Mao’s classical land reforms resulted in anywhere from hundreds of thousands to millions of deaths across China; to call the survival of the People’s Republic anything other than a global catastrophe is to ignore the untold legions of corpses decaying beneath its very foundation.

As if millions of innocent people beaten, demoralized, expelled from their homes, and murdered was not enough to placate the chairman’s voracious appetite for misery, the following years saw the stratification of the once-proud Chinese nation into two distinct social classes: the government elite, and the victims.

Manic delusions of spontaneous economic revival are characteristic of central planners. To this end, the late 1950s and early 1960s endured Mao’s hapless attempts to accelerate the Chinese economy into a new era of industrialization, collectivization, and innovation — a transformation he speciously and bombastically christened the “Great Leap Forward.” With the help of the CPC, Mao’s cabinet launched an aggressive, far-flung propaganda campaign, hoping to inspire workers and abate swelling criticism of the Communist Party.

Instead, the nation plunged even deeper into the economic abyss. Peasants were snatched from their farms and forced into state labor, often building improperly engineered irrigation systems and expensive industrial complexes with little to no usefulness.

In April 1959, private farming was made illegal, ushering in the events of the Great Chinese Famine (1959-61). Cooking utensils were seized from people’s homes, crops such as opium were deemed “evil” and outlawed, cannibalism swept the countryside, and party officials made starving agricultural peasants work under draconian conditions and hours. In what history may consider the blink of an eye, a nation of self-sufficient farmers had become slaves to the whims of an evil tyrant and his throng of sycophantic party elites.

Yang Jisheng, a Chinese journalist who grew up and attended public school during the Great Leap Forward, spent years studying state-owned documents detailing the penurious existence of the Chinese working class. He estimates that approximately 36 million people died as a result of the Great Leap Forward and subsequent famine. Other scholars, meanwhile, place the death toll as high as 45 million, making the Great Leap Forward one of the most notable cases of democide in human history.

Fortunately, following Mao’s death in 1976, long-hidden plans to introduce more pragmatic and economically sound reforms began surfacing under the direction of Deng Xiaoping. Tax incentives, low tariffs, and special economic zones — a concept the Chinese had been wholly unacquainted with, but which Hongkongers had long embraced — became sanctums for investors and entrepreneurs all across China.

The years that followed saw millions of formerly displaced Chinese urbanites rise out of poverty (often for the first time in their lives) as the country established itself as a global manufacturing titan. All those products filling your Walmart shelves?
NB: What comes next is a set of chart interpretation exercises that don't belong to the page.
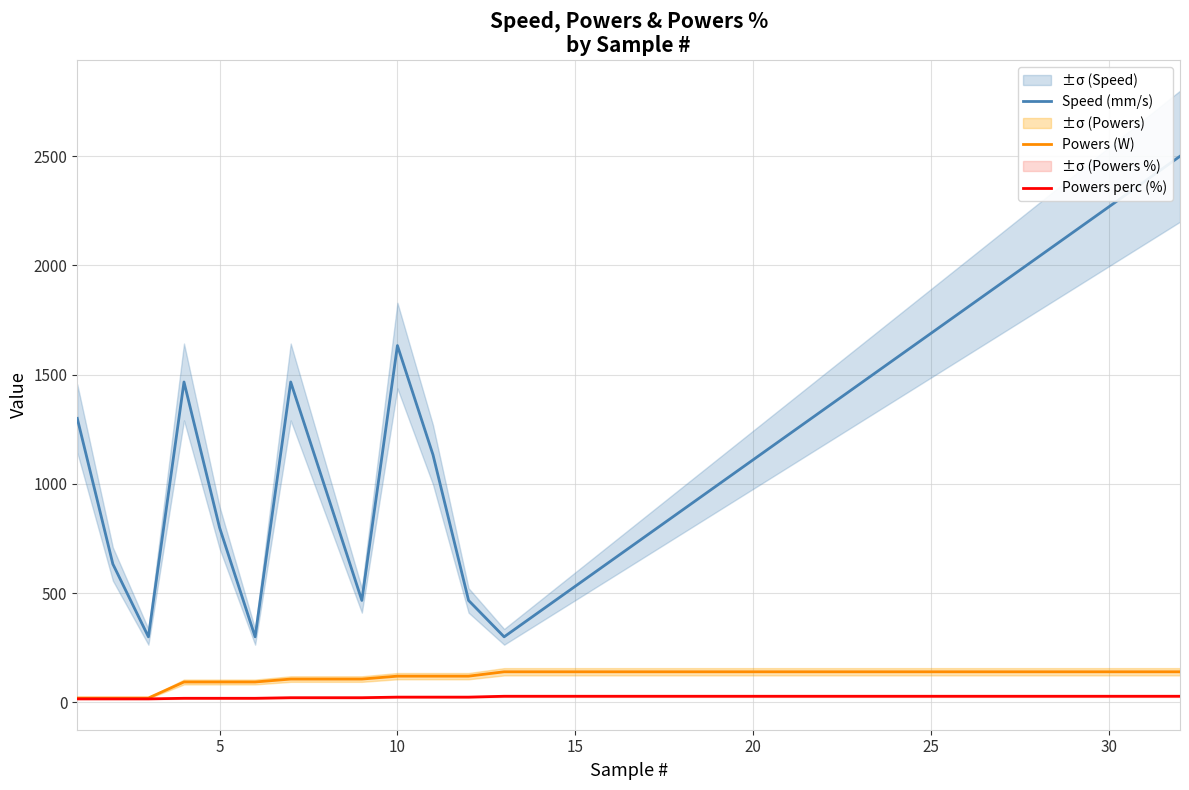

True or false: Speed (mm/s) and Powers perc (%) cross at least once.

False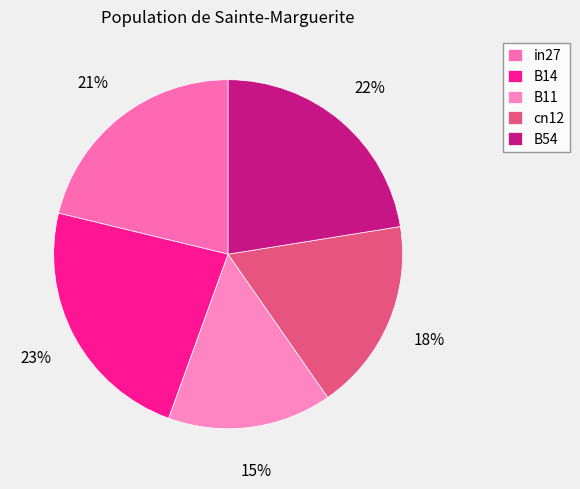

To the nearest percent, what portion does B14 represent?

23%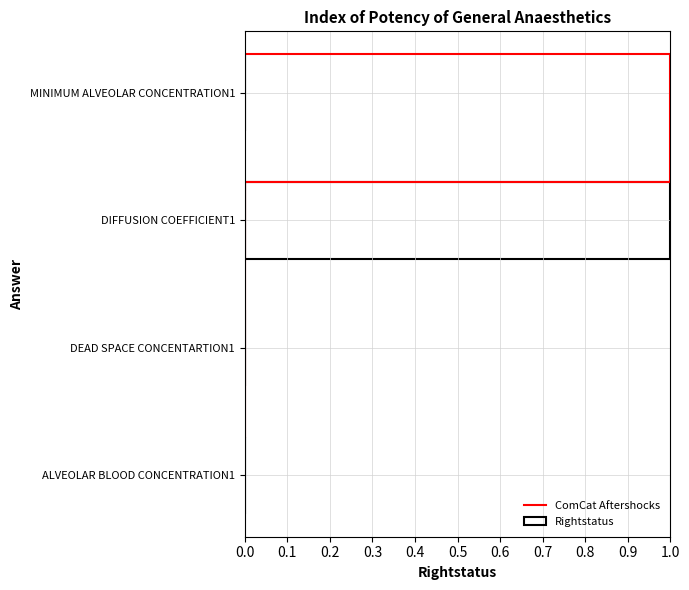

True or false: Rightstatus has a value of 1 at DIFFUSION COEFFICIENT1.

True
Thank Deng’s market reforms of the 1970s and 1980s.

The People’s Republic of China still has a long road ahead in the journey toward economic and political freedom; its lackluster ranking at 100th place in the 2019 Heritage Index for Economic Freedom confirms this, as does its miserable “not free” rating from Freedom House for its repressive media, human rights violations, and censorship policies.

Meanwhile, Hong Kong has remained a beacon of freedom in the world, earning 1st place in the same 2019 index. However, high tensions still dominate Hong Kong-Beijing relations, while the “one country, two systems” policy hurdles toward expiration in 2047.

Without some sort of political paradigm shift between now and then, the people of Hong Kong are bound to lose every shred of their economic and political autonomy under the thumb of Beijing. Such a tragic loss of liberty for so many millions of people cannot be considered a cause for celebration.